Due persone sono state arrestate nell’ambito delle indagini sul killer della polizia fuggitivo Dezi Freeman.
La polizia ha confermato che gli arresti facevano parte dell’indagine sui movimenti di Freeman in seguito alla sparatoria a Porepunkah dello scorso agosto.
La polizia ha detto che i due erano soci di Freeman ma non familiari. Da allora sono stati rilasciati dalla custodia in attesa di ulteriori indagini.
La polizia ha detto che chiunque venga scoperto a dare asilo a Freeman rischia fino a 20 anni dietro le sbarre.
I membri del Gruppo Operazioni Speciali avevano trascorso tre ore presso la proprietà tentando di negoziare una resa pacifica con Freeman prima che venissero sparati numerosi colpi.
“Ha sparato due colpi e sono intervenuti otto poliziotti. Gli hanno sparato almeno 20 volte,” L’età Lo scrittore di gialli John Silvester ha detto a 3AW.
“Con ogni probabilità, la pistola gli è stata sparata di mano perché era a una certa distanza.”
Gli investigatori stavano seguendo un’auto che andava e veniva dal nascondiglio del 56enne Freeman prima che fosse ucciso in una sparatoria intorno alle 8.30 di lunedì, secondo quanto appreso da 9News.
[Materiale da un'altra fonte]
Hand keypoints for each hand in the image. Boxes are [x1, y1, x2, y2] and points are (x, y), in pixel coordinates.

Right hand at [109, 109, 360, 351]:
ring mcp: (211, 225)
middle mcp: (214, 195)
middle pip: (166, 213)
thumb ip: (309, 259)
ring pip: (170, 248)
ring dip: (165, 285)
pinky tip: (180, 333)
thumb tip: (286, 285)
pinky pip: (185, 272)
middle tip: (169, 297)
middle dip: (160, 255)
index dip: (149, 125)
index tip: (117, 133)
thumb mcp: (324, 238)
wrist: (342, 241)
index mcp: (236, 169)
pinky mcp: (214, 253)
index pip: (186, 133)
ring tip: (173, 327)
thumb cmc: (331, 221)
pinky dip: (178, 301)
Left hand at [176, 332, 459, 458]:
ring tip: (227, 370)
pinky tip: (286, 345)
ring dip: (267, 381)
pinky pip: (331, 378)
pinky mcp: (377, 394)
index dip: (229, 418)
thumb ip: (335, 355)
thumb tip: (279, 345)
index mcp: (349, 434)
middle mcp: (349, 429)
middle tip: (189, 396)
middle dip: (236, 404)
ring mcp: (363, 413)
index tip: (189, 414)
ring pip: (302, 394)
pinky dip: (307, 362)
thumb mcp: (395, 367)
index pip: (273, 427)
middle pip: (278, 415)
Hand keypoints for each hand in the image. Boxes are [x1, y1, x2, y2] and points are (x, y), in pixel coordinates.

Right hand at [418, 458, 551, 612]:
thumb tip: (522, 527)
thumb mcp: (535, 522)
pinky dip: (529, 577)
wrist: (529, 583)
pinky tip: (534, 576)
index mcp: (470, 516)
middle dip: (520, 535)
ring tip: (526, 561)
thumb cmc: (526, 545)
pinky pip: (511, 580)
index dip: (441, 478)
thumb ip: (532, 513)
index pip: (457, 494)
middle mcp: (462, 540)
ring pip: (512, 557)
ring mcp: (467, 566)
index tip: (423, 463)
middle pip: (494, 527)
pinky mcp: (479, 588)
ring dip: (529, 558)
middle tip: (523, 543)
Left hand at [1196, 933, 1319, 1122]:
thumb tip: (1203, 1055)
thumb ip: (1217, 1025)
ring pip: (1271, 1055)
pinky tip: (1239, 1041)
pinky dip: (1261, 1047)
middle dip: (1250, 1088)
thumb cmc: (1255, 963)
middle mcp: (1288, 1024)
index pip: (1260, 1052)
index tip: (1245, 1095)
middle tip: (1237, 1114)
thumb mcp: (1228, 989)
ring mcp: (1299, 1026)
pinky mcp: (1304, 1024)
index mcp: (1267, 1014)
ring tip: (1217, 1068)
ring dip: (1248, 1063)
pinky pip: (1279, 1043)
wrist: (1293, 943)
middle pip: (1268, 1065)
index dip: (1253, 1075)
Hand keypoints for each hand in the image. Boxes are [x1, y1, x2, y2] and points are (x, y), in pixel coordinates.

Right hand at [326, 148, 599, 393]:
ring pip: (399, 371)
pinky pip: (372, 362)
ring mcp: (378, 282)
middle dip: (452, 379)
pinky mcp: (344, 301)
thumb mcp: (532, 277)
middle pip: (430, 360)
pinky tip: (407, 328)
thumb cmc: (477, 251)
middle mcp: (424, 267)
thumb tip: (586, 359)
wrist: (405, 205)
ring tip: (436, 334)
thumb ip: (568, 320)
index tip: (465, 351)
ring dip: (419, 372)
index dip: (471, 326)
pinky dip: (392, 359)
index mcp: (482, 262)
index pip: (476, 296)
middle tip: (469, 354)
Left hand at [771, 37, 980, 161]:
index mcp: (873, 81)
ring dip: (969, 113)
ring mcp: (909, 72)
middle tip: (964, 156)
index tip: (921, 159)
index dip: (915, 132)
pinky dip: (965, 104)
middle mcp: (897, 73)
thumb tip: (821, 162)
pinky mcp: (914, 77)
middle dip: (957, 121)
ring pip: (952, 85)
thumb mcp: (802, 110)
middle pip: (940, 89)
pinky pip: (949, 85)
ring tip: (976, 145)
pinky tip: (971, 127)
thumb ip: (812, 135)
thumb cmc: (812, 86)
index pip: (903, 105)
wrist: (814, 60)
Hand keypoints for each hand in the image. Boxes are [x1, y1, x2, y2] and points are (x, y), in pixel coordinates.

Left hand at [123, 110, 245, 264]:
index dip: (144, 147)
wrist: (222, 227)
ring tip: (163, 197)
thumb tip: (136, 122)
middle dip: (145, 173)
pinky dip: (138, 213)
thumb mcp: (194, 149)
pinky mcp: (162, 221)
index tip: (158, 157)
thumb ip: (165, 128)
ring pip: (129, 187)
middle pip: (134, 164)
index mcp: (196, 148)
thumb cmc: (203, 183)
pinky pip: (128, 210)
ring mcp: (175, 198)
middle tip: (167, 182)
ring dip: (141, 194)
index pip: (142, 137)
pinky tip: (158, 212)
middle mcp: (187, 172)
A 9News è stato detto che gli agenti avevano sorvegliato Freeman per diversi giorni dopo aver osservato l’auto, che aveva ripetutamente effettuato il viaggio di quasi 200 chilometri tra Porepunkah e Thologolong, situata al confine tra Victoria e NSW.
La polizia ha affermato che sarebbe stato molto difficile per il fuggitivo rimanere nascosto per così tanto tempo senza aiuto.